A recent study found that e-cigarette advertising reaches 80% of middle and high school students in the U.S. Another study warns that vaping during adolescence quadruples a teen’s risk of becoming a cigarette tobacco smoker later.

In September 2019, the FDA issued a warning letter to JUUL, indicating there was evidence it told school-aged children that its products were safer than cigarettes, which has not been proven.

In addition, federal and state health experts are investigating whether JUUL and other e-cigarettes are linked to hundreds of cases of respiratory illness, including at least 18 deaths. Side effects of vaping have also been linked to nearly 130 seizures cases, which federal health officials are also monitoring.
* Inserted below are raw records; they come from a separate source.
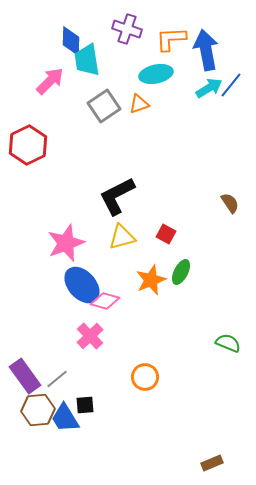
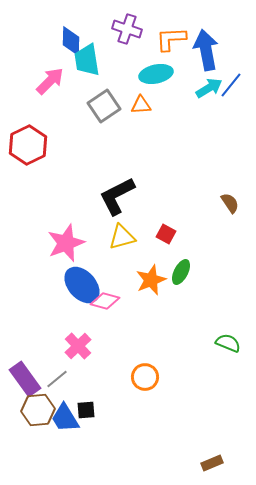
orange triangle: moved 2 px right, 1 px down; rotated 15 degrees clockwise
pink cross: moved 12 px left, 10 px down
purple rectangle: moved 3 px down
black square: moved 1 px right, 5 px down
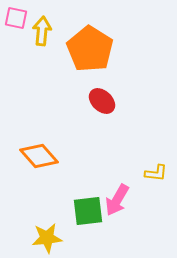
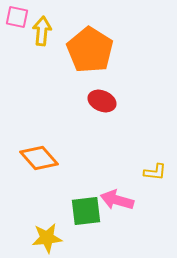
pink square: moved 1 px right, 1 px up
orange pentagon: moved 1 px down
red ellipse: rotated 20 degrees counterclockwise
orange diamond: moved 2 px down
yellow L-shape: moved 1 px left, 1 px up
pink arrow: rotated 76 degrees clockwise
green square: moved 2 px left
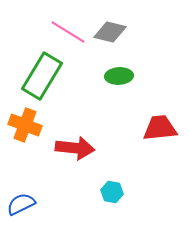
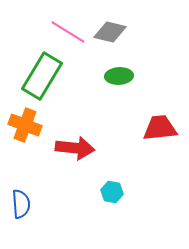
blue semicircle: rotated 112 degrees clockwise
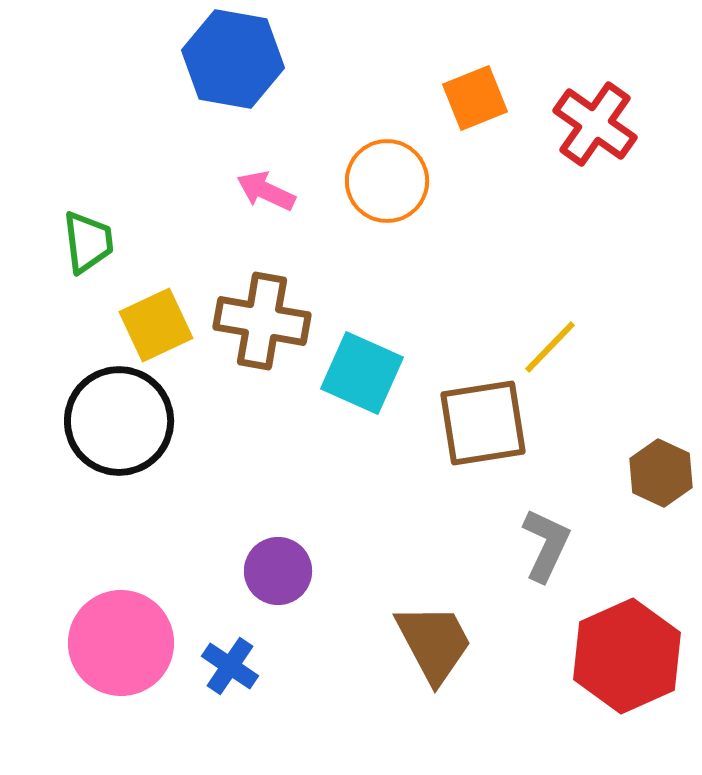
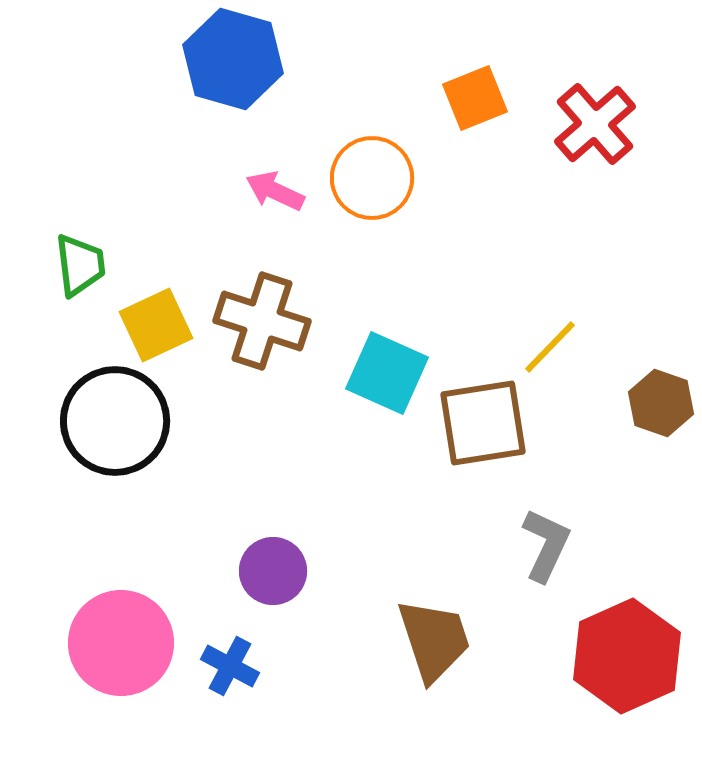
blue hexagon: rotated 6 degrees clockwise
red cross: rotated 14 degrees clockwise
orange circle: moved 15 px left, 3 px up
pink arrow: moved 9 px right
green trapezoid: moved 8 px left, 23 px down
brown cross: rotated 8 degrees clockwise
cyan square: moved 25 px right
black circle: moved 4 px left
brown hexagon: moved 70 px up; rotated 6 degrees counterclockwise
purple circle: moved 5 px left
brown trapezoid: moved 3 px up; rotated 10 degrees clockwise
blue cross: rotated 6 degrees counterclockwise
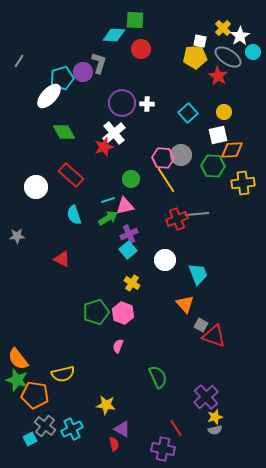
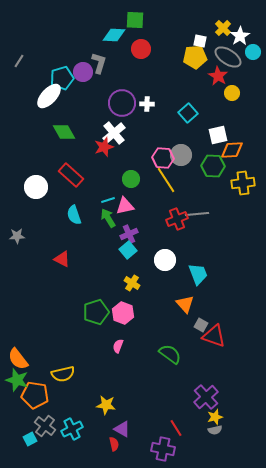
yellow circle at (224, 112): moved 8 px right, 19 px up
green arrow at (108, 218): rotated 90 degrees counterclockwise
green semicircle at (158, 377): moved 12 px right, 23 px up; rotated 30 degrees counterclockwise
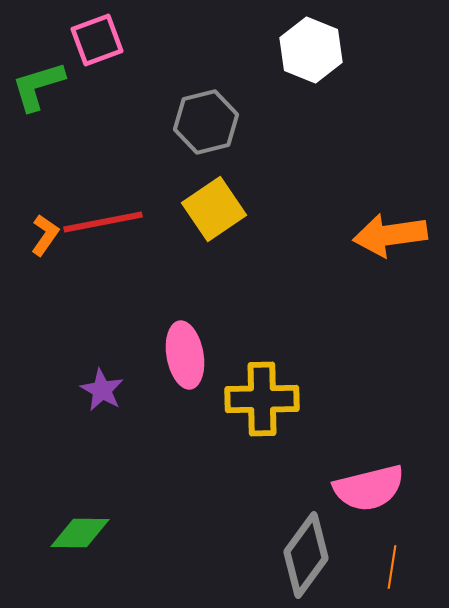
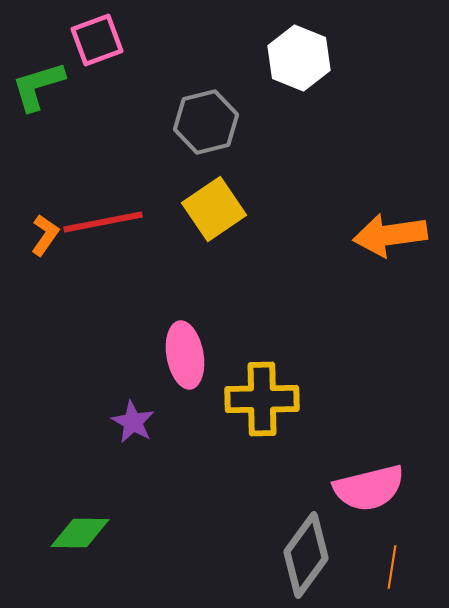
white hexagon: moved 12 px left, 8 px down
purple star: moved 31 px right, 32 px down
As a growing number of product liability and class action complaints continued to be filed in U.S. District Courts nationwide, a panel of federal judges decided to in October to consolidate all JUUL nicotine addiction lawsuits before one judge in the federal court system, including both individual product liability claims filed by families, as well as complaints brought on behalf of school districts and other organizations.

JUUL cases pending throughout the federal court system will all be consolidated before Judge William H. Orrick III in the U.S. District Court for the Northern District of California, which is where JUUL Labs, Inc.’s San Francisco headquarters are located, and where five of the earliest complaints were filed.

As JUUL addiction lawyers continue to review and file claims in the coming months, the litigation is expected to continue to grow, and is likely to encompass tens of thousands of complaints.